Textauszug
Auch das Treffen Clements mit FDP-Landeschef Jürgen W. Möllemann werde völlig überbewertet. Alle zerrissen sich das Maul, aber niemand frage sich, „ob es nicht vielleicht klug ist, mal eine Preishöhe unter vier Augen zu erfahren, für den Fall, dass es schief geht.“ Denn wenn es doch nicht mit Rot-Grün klappe, sei schließlich „Clement derjenige, der zu Möllemann kriechen muss“.

In der Staatskanzlei ist man sich nicht sicher, ob der knappe Stimmenvorsprung von Rot-Grün bei der Wahl des Ministerpräsidenten tatsächlich reichen wird. „Das ist alles sehr, sehr eng“, so ein Clement-Vertrauter. Bei den Kröten, die die Grünen in den Koalitionsverhandlungen werden schlucken müssen, könne niemand sicherstellen, dass nicht doch der ein oder andere seinen Frust in der Wahlkabine ablade. Wenn nur vier Grüne sich gegen Clement entschieden, fällt er durch. Wahrscheinlich reichen noch weniger: Nach einem schweren Autounfall wird eine SPD-Parlamentarierin wohl nicht bei der bislang für den 21. Juni geplanten Wahl dabei sein können.

[Gespeicherte Dateneinträge]

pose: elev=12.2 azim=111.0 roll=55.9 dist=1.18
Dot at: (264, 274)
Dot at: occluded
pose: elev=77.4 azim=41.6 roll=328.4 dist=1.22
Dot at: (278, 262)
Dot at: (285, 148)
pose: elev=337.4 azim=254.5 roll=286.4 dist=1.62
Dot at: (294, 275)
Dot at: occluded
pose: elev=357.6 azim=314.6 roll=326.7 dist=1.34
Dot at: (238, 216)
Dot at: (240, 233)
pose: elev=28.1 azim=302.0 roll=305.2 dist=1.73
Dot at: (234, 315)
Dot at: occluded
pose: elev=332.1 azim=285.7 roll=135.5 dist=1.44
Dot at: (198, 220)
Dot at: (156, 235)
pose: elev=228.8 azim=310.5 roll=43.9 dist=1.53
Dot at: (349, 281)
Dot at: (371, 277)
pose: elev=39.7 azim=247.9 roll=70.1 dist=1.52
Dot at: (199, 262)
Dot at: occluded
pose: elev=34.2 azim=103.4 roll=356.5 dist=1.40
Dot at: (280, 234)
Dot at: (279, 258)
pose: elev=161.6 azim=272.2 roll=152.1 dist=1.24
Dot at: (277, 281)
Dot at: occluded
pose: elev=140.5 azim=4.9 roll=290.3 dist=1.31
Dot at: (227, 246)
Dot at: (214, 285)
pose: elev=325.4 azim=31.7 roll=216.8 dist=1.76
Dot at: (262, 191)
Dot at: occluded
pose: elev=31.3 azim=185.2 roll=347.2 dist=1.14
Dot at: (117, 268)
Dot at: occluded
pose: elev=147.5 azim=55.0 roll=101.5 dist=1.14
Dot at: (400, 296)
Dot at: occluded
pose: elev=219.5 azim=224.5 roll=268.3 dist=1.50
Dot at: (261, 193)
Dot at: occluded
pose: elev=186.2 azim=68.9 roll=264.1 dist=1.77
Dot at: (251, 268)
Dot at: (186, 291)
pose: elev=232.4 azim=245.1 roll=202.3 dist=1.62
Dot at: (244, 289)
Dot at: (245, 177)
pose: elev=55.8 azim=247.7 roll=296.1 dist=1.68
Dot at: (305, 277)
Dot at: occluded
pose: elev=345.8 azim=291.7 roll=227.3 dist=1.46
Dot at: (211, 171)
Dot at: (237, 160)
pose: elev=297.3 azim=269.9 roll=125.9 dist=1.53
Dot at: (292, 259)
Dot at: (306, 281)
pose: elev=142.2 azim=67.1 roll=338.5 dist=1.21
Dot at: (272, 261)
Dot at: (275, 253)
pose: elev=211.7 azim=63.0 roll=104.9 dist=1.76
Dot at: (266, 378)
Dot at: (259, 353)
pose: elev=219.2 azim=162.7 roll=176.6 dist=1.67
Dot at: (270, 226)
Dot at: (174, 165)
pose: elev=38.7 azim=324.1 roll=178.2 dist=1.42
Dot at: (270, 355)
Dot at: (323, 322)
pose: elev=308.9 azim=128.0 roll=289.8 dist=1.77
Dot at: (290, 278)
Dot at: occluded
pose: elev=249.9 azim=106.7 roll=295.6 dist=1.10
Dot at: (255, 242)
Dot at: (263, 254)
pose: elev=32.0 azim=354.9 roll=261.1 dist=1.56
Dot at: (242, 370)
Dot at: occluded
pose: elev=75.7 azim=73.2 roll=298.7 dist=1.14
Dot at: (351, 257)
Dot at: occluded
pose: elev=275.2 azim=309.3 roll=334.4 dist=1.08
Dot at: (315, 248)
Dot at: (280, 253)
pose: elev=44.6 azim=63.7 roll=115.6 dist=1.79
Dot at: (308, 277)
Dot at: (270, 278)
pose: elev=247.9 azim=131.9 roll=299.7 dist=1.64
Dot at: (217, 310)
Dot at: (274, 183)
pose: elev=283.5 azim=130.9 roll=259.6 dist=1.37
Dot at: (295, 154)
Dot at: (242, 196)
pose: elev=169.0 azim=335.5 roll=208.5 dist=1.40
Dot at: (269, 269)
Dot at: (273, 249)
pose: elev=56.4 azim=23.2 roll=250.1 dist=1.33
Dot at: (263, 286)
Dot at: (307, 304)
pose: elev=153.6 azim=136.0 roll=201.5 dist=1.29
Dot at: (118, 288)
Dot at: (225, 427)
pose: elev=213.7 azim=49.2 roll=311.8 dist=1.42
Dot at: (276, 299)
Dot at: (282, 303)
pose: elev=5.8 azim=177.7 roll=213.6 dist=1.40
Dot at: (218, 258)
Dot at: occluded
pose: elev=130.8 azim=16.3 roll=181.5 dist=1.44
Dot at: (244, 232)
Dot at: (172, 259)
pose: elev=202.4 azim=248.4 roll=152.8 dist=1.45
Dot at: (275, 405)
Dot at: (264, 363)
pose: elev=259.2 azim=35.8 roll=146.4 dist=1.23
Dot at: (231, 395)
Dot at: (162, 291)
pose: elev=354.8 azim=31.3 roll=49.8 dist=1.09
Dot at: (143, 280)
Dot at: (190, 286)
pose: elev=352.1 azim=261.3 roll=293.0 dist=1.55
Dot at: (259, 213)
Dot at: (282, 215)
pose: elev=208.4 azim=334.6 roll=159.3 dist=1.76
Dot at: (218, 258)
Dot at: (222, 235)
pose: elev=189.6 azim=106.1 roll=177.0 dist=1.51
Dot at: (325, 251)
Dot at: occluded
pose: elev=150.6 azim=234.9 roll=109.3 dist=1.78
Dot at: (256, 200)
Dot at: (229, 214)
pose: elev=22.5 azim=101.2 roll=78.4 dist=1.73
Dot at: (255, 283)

Aufgabenziel
Für welches Datum ist die Wahl des Ministerpräsidenten laut dem Textauszug bislang geplant?

Antwortfeld
Für den 21. Juni.